左上:ペプシン(PDB:5pep) 右上:キモシン(PDB:4cms) 左下:カテプシンD(PDB:1lyb) 右下:エンドシアペプシン(PDB:4ape)

ペプシンは「酸たんぱく質分解酵素」(acid protease、酸プロテアーゼ)と呼ばれる酵素群の一例である。ペプシンの場合、この名前は二重の意味で妥当なものとなっている。ペプシンは強い塩酸(hydrochloric acid)の中で最も良く働く。ところが、上図に示す他の類似酵素との共通点としての「酸」は、別の型の酸のことを指している。酸たんぱく質分解酵素の活性部位は、酸性アミノ酸のアスパラギン酸(aspartate)2つに依存している。これらは水分子を活性化し、たんぱく質鎖を切断するのに使う。共通点としての「酸」はこちらのことを言っているのである。なお、これらのアスパラギン酸は後ほど詳しく見ることにする。
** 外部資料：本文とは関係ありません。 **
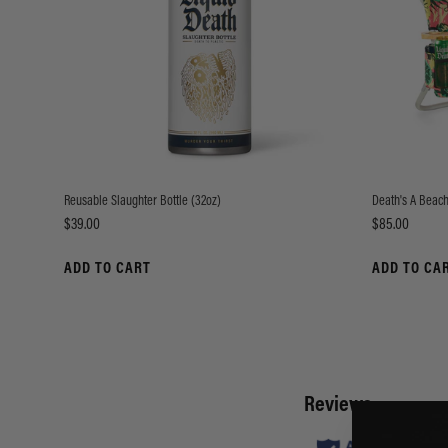
Reusable Slaughter Bottle (32oz)
Death's A Beach
Price
Price
$39.00
$85.00
ADD TO CART
ADD TO CA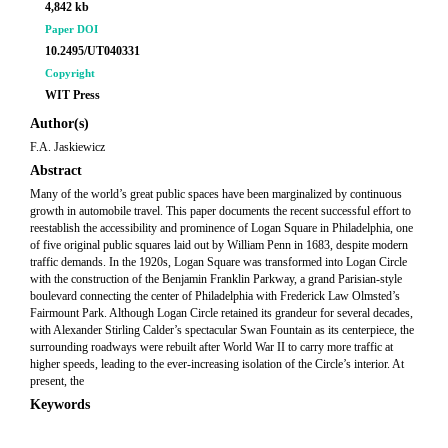
4,842 kb
Paper DOI
10.2495/UT040331
Copyright
WIT Press
Author(s)
F.A. Jaskiewicz
Abstract
Many of the world’s great public spaces have been marginalized by continuous
growth in automobile travel. This paper documents the recent successful effort to
reestablish the accessibility and prominence of Logan Square in Philadelphia, one
of five original public squares laid out by William Penn in 1683, despite modern
traffic demands. In the 1920s, Logan Square was transformed into Logan Circle
with the construction of the Benjamin Franklin Parkway, a grand Parisian-style
boulevard connecting the center of Philadelphia with Frederick Law Olmsted’s
Fairmount Park. Although Logan Circle retained its grandeur for several decades,
with Alexander Stirling Calder’s spectacular Swan Fountain as its centerpiece, the
surrounding roadways were rebuilt after World War II to carry more traffic at
higher speeds, leading to the ever-increasing isolation of the Circle’s interior. At
present, the
Keywords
酸たんぱく質分解酵素は、異なる生物における何種類かの役割を満たすよう進化してきた。左上に示したペプシン(PDBエントリー 5pep )は、胃の中の酸性環境下で食物を消化するよう最適化された。これは非常にでたらめな酵素で、たんぱく質を様々な長さの断片に切断する。右上に示したキモシン(chymosin、PDBエントリー 4cms )は若い子牛が牛乳のたんぱく質を分解するために作る。子牛の胃から得られたキモシンを精製したものは、チーズの製造過程で牛乳を凝固させるのに何百年も使われてきた。左下のカテプシンD(cathepsin D、PDBエントリー 1lyb )は、細胞内にある小さな胃、リソソーム(lysozome)の中でたんぱく質を分解する。レニン(renin、PDBエントリー 1hrn 、ここには図示していない)など別の細胞性酸たんぱく質分解酵素は、ある特定のたんぱく質の非常に特定された場所を切断するよう設計されている。これはホルモンや構造たんぱく質の成熟を助ける。右下のエンドシアペプシン(Endothiapepsin、PDBエントリー 4ape )は菌類(fungus)によって作られ周辺環境へ放出される。これが周辺のたんぱく質を分解し、できた断片を菌類が食べられるようになる。

構造をみる

ペプシン(PDB:5pep)中央の赤と白の球で示した分子は活性部位のアスパラギン酸、下図の黄色の原子はシステインの硫黄

ペプシンはたんぱく質切断反応を行うのに1組のアスパラギン酸残基を使う。平行進化(parallel evolution、2つの生物が独立にある問題を解決するための同じ方法を発展させること)の一例として、同じような機構が以前紹介した HIVたんぱく質分解酵素 でも見られる。右図上に示したのはPDBエントリー 5pep の構造で、活性部位のアスパラギン酸が中央の深い活性部位の溝の中に白と赤の球で表示されている。右図下に示したのは、3つのジスルフィド結合も合わせて表示したものである。システイン(cysteine)アミノ酸の硫黄原子(sulfur atom、黄)相互間に形成された結合が、たんぱく質鎖をより強固なものにしている。

活性部位のアスパラギン酸を強調するには、この構造中の32番と215番の残基を選択して下さい。